In July, news of technical talks between Google and Joaquín Almunia, vice president of the European Commission and the commissioner responsible for competition, suggested the search giant was finally willing to concede it must change its anti-competitive practices to avoid a finding it is violating the law.
In September, Almunia suggested that Google needed to offer solutions that would end its illegal practices and restore competition (his complete speech can be found here) or the Commission would initiate a formal case against Google. According to a Reuters report, Almunia said:
“If effective solutions were found quickly and tested successfully, competition could be restored at an early stage by means of a commitment decision… However, we are not there yet, and it must be clear that – in the absence of satisfactory proposals in the short term – I will be obliged to continue with our formal proceedings.”

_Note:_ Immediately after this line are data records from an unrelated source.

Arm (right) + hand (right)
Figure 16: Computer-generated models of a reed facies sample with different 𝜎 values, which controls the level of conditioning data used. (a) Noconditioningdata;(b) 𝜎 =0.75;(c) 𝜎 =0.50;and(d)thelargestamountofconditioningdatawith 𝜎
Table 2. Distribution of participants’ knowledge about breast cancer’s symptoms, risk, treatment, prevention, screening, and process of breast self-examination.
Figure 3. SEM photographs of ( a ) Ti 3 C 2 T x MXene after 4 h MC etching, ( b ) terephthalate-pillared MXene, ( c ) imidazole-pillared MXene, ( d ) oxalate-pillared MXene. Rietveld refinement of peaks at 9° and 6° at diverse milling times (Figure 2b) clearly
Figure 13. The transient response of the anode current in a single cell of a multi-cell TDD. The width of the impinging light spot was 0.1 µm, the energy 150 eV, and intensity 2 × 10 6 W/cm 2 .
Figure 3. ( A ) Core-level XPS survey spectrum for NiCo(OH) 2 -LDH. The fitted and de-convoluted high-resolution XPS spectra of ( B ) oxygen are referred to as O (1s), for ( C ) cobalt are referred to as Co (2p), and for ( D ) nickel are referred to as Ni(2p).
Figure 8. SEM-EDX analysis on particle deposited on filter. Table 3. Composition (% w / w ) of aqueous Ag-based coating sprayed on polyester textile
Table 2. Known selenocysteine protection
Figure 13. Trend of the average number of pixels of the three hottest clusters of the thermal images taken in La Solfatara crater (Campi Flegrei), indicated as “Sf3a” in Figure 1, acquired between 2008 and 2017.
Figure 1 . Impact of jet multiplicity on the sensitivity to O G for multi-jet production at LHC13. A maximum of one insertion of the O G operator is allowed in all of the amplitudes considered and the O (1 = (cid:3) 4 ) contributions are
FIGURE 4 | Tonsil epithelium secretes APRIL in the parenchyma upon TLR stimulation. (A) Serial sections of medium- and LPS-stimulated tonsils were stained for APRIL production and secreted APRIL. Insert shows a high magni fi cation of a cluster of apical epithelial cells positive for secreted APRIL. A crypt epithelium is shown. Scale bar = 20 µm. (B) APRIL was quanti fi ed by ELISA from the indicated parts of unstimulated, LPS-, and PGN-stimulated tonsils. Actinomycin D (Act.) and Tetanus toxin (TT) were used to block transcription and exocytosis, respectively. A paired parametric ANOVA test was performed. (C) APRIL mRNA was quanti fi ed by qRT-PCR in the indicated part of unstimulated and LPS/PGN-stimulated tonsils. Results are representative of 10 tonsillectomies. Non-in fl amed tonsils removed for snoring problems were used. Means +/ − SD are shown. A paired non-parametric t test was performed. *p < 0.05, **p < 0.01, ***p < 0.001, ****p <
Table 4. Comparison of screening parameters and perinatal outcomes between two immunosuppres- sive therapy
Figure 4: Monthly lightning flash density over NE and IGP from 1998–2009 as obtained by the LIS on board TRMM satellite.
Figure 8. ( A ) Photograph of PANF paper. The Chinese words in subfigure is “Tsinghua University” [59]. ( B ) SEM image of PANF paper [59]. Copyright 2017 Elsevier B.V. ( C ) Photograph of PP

Earlier this year, Almunia outlined four areas of concern for where Google may be violating the law, namely:
- How Google promotes its own services over others in search results
- “Scrapes” content from other websites
- Engages in anti-competitive advertising agreement
- Restricts advertisers from moving campaigns to rival advertising platforms.
Almunia also indicated he was concerned that Google’s mobile services may also be violating EU competition laws.
While developments in the case have been light this fall, Almunia “has tremendous influence over what happens to Google,” CNET recently said in a piece profiling his importance.
As talks continue and the European Commission reaches a critical juncture in the case, FairSearch has outlined the key points the European Commission and other law enforcement officials around the world need to address to right the harms Almunia has identified. The approach takes the following common-sense approach: “Antitrust enforcement officials should insist on effective remedies that address the fundamental conflict of interest driving Google’s incentive and ability to engage in anti-competitive conduct.”
As the FairSearch coalition has noted, “Any package of remedies that does not end Google’s preferencing of its own products ahead of natural search results would be viewed as insufficient in restoring a truly competitive landscape to search and search advertising.”
The ball is in the court of Almunia, Chairman Jon Leibowitz and other members of the U.S. Federal Trade Commission, and the six attorneys general who have collected evidence of Google’s illegal and harmful business practices. The time for action is now.